**Work request A:**
From the travel piece about Penang, reproduce word for word the stretch from "And so I'm back" through "tofu or whatever.".
....
And so I'm back in South East Asia for the first time in two and a half years. I'm reluctant to make generalisations about 'Asian efficiency', but I must record that when I ordered a McDonalds breakfast in Singapore Airport, and then walked about three yards from the till to the collection point, the food was already there waiting for me when I arrived. They'd served it up while I was pocketing my change. Now that's impressive. Sadly, religious demography being what it is, the sausage in my McMuffin was halal and therefore made out of chicken or tofu or whatever.
This is my first time in Penang, but it's strongly reminiscent of my travels elsewhere in this part of the world. Hairdryer heat and steam-room humidity, at all hours of the day; unnervingly large insects circling the toilet seats; lizards darting across walls; stray dogs by the roadside; monkeys scampering on balustrades above the streets. And then there are the smells: incense and jasmine; acrid, eye-watering smoke from the burnt offerings at the Chinese temples; sweet, mouth-watering wafts in the Little India quarter when the day's first pile of onions and spices gets tossed onto the pan. Of course, every now and then you also get a big silent belch of fresh sewage from a drainage system that's never quite big enough to cope.
And speaking of whiffs....When I went out shopping to stock up on underwear, a local vendor sold me some bamboo-fabric underpants with the sincere promise: 'no smell'. I thought this was throwing down a rather ambitious gauntlet. Because if there's one thing pretty much guaranteed to make something go a bit stinky, it's a full day tangled up in my nether regions at 85 degrees Fahrenheit, in 80% humidity. But I was pleasantly surprised with the results. Not so far as to start excitedly pressing those used bamboo underpants against the nostrils of passing strangers, but certainly enough to buy another couple of pairs before leaving.
For some reason George Town has lots of reggae-themed bars and hostels. One of those reggae bars is also nominally an 'Irish' bar and so they call it "O'Marley's". Jesus wept. In O'Marley's, the intoxicating sensations of the Orient are rigorously suppressed in favour of canned Carlsberg and the complete works of Katy Perry, playing non-stop on the video jukebox, and making my ears bleed. Beer-wise, the best I've been able to do in Penang is Tiger. You can buy Special Brew at the 7-11, but I'm not quite at that kind of place in my life. Not yet, anyway.
....
**Work request B:**
In the entries, take the stretch from the line containing "sheet reads **249**" through the line containing "Value read: **41** °C" and swap "thermometer" for "temperature probe". Return only those lines, with everything else left the same.

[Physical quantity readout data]
....
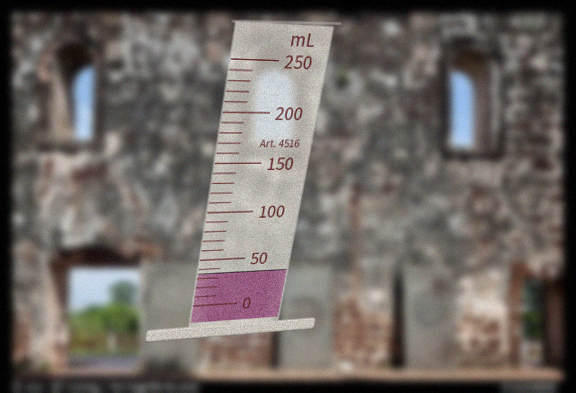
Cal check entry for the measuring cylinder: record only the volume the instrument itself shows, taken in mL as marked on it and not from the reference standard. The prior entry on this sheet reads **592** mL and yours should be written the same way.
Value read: **35** mL
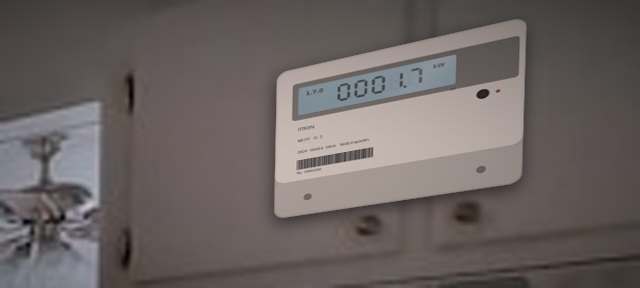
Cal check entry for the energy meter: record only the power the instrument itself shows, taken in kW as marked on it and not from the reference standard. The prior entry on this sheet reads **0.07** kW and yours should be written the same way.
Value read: **1.7** kW
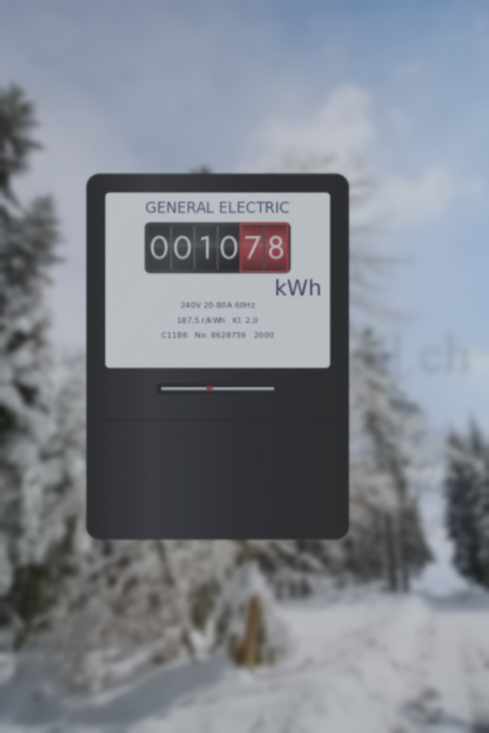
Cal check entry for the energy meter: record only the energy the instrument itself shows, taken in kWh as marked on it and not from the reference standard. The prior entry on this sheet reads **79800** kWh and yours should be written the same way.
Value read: **10.78** kWh
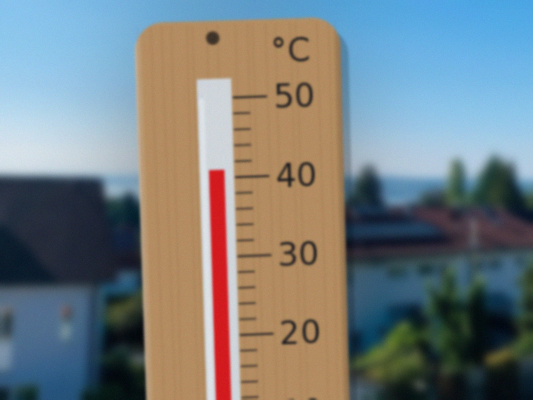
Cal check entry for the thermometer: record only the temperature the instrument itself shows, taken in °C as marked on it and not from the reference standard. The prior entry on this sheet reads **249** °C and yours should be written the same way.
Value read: **41** °C
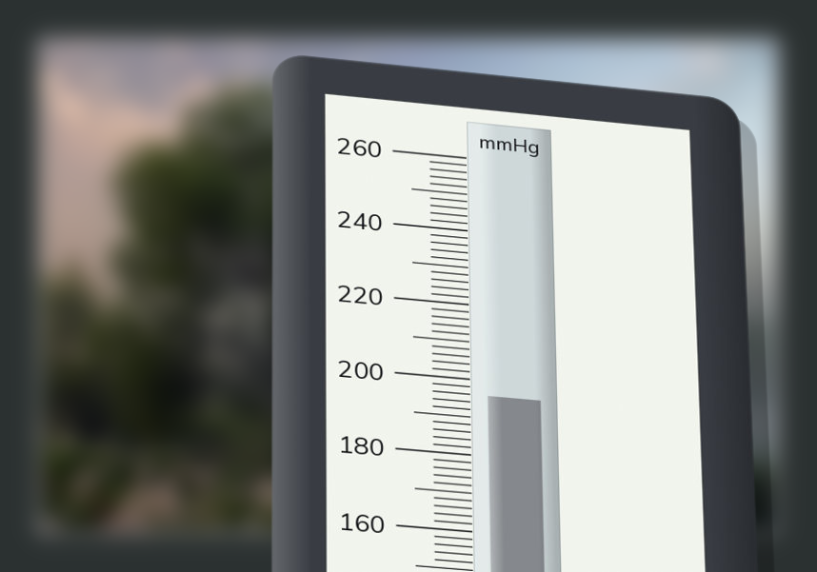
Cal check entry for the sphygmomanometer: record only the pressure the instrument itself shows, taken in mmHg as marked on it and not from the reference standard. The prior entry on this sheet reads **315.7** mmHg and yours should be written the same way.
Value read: **196** mmHg
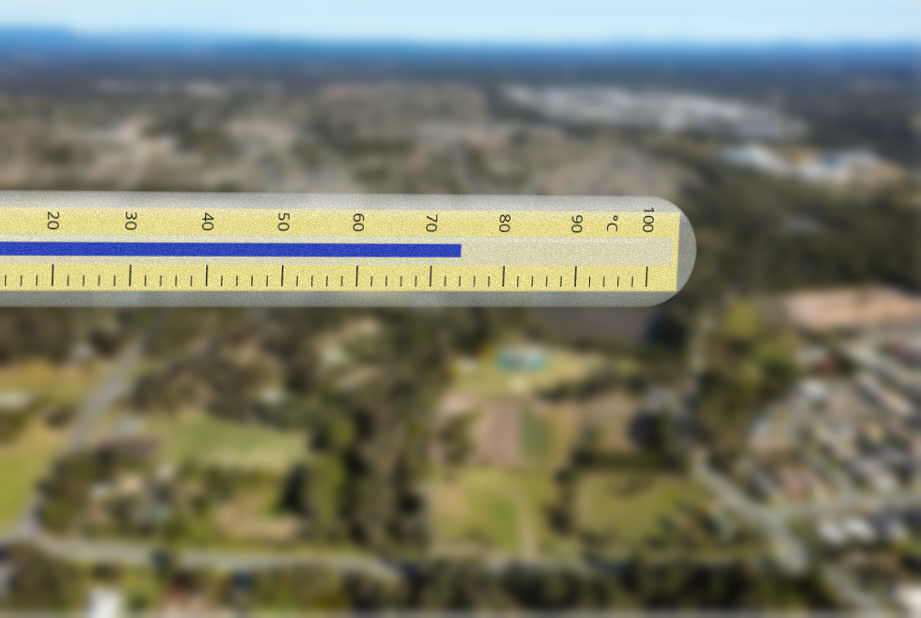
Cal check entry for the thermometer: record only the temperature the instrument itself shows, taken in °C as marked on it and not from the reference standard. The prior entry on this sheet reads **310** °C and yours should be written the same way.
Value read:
....
**Written reply A:**
And so I'm back in South East Asia for the first time in two and a half years. I'm reluctant to make generalisations about 'Asian efficiency', but I must record that when I ordered a McDonalds breakfast in Singapore Airport, and then walked about three yards from the till to the collection point, the food was already there waiting for me when I arrived. They'd served it up while I was pocketing my change. Now that's impressive. Sadly, religious demography being what it is, the sausage in my McMuffin was halal and therefore made out of chicken or tofu or whatever.

**Written reply B:**
Cal check entry for the temperature probe: record only the temperature the instrument itself shows, taken in °C as marked on it and not from the reference standard. The prior entry on this sheet reads **249** °C and yours should be written the same way.
Value read: **41** °C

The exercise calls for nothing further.